The identification of jersey numbers is a crucial task in sport analytics that can enable the analysis of players, performance tracking, and automated event analysis. This is especially useful in sports like soccer, where players move fast and having a dataset is important to assist many aspects of the game. Varying light conditions, occlusions, and diverse jersey designs make this computational task challenging. The E2 Engine addresses challenges by leveraging a backbone in the form of an EfficientNetB0 combined with knowledge distillation and advanced techniques for data augmentation. The system is designed to achieve high accuracy while keeping the model size compact for deployment on edge devices. Similar to professional and expensive VARs (Virtual Assistant Referees), our goal of E2Jersey is to bring many VAR aspects to mobility and full self automation.
(Full structure of the neural network)
DeepField's E2 Engine is based on the EfficientNet-B0 architecture, which is a lightweight and very efficient convolutional neural network (CNN) optimized for image classification tasks. E2 is designed to be performance efficient, adaptable, scalable, and most importantly accurate. E2's premise is utilizing machine learning to accelerate traditional automated tasks for predictive performance.
The main components of the E2 Engine are:
EfficientNet-B0 uses a compound scaling method to balance depth, width, and resolution, achieving incredible accuracy with fewer parameters. This is very useful in consideration of mobility and agility of the DeepField system, as fewer parameters result in less file size and less total CPU operations, the performance overhead of checking specific frames for jersey numbers can be reduced to a minimum. The final classification layer is replaced to match the number of jersey number classes in the dataset.
A pre-trained ResNet-34 model is used as the teacher model. The student model (EfficientNet-B0) is trained using a combination of:
- Cross-Entropy Loss: For ground truth labels.
- Distillation Loss: For soft targets (predictions from the teacher model). The distillation lossis computed using the Kullback-Leibler (KL) divergence between the student and teacher outputs.
Heavy random transformations such as horizontal flips, rotation, color jitter, and affine transformations all are applied. These augment the robustness with respect to lighting conditions and changes in general orientations and scales. This way, the model can adapt to determine a jersey number from multiple angles with respect to such transformations. This adds minimal performance overhead as the transformations are minimal subsets and variations of the original trained dataset. Through some number of epochs, the model will gradually adapt to minimize the loss over such dimensions.

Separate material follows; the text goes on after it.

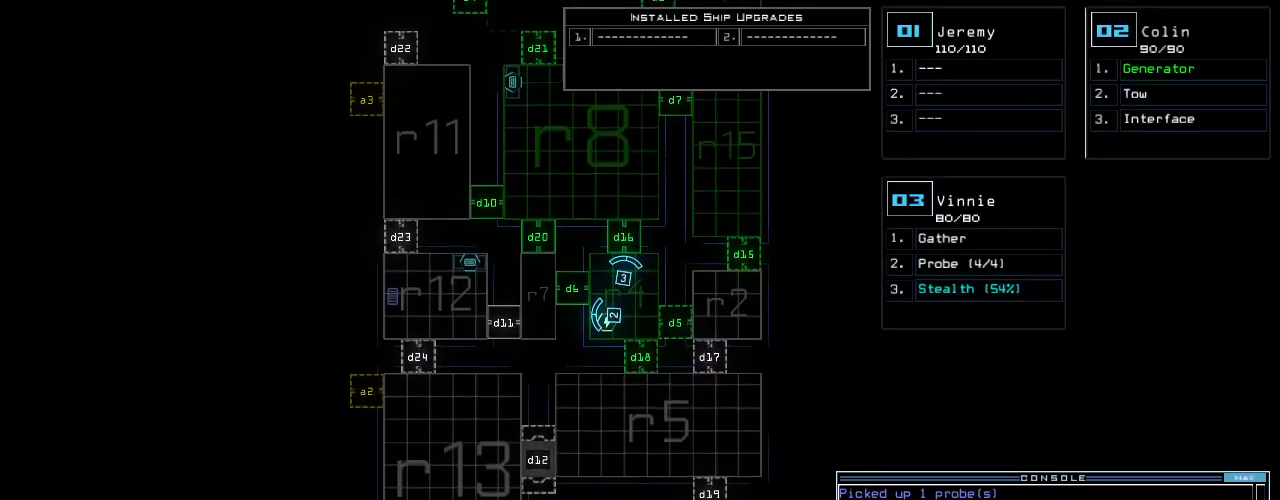
{"keys": ["down"], "events": []}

The ReduceLROnPlateau scheduler adjusts the learning rate during training based on the validation loss. This ensures better convergence and prevents overfitting or vanishing gradients. From this, the training speed is increased without manual supervision, and the file size (and hence the processing required to perform forward propagation) is also reduced due to lowered noise capturing.
Training is halted if the validation loss does not improve for 5 consecutive epochs, preventing gradient problems, noise, and saving computational resources. When Early Stopping is initiated, the E2 system has most likely maximized its use of the data with the given neurons.
The E2 Engine is trained using the following methodology:
The dataset consists of annotated images of players wearing jerseys, split into training, validation, and test sets. A separate random internet dataset is used to evaluate the model's generalization ability. The E2 image classification engine goes through backpropagation to achieve machine learning.
The model is trained using the AdamW optimizer with a learning rate of 0.0001. Knowledge distillation is applied with a distillation weight of α = 0.5. Data augmentation is applied to the training set to increase diversity.
The model is evaluated on both the test dataset and the random internet dataset. Metrics such as accuracy, precision, recall, and F1 score are used to assess performance.
The E2 Engine achieves the following results on an Nvidia H800:
| TEST SET | EXAMINATION SET | |
|---|---|---|
| Accuracy | 94.6% | 89.0% |
| Precision | 93.8% | 88.5% |
| Recall | 94.2% | 88.7% |
| F1 Score | 94.0% | 88.6% |
The quantized model size is 16.6MB, making it highly efficient and suitable for deployment on edge devices, and especially applicable in DeepField's technologies.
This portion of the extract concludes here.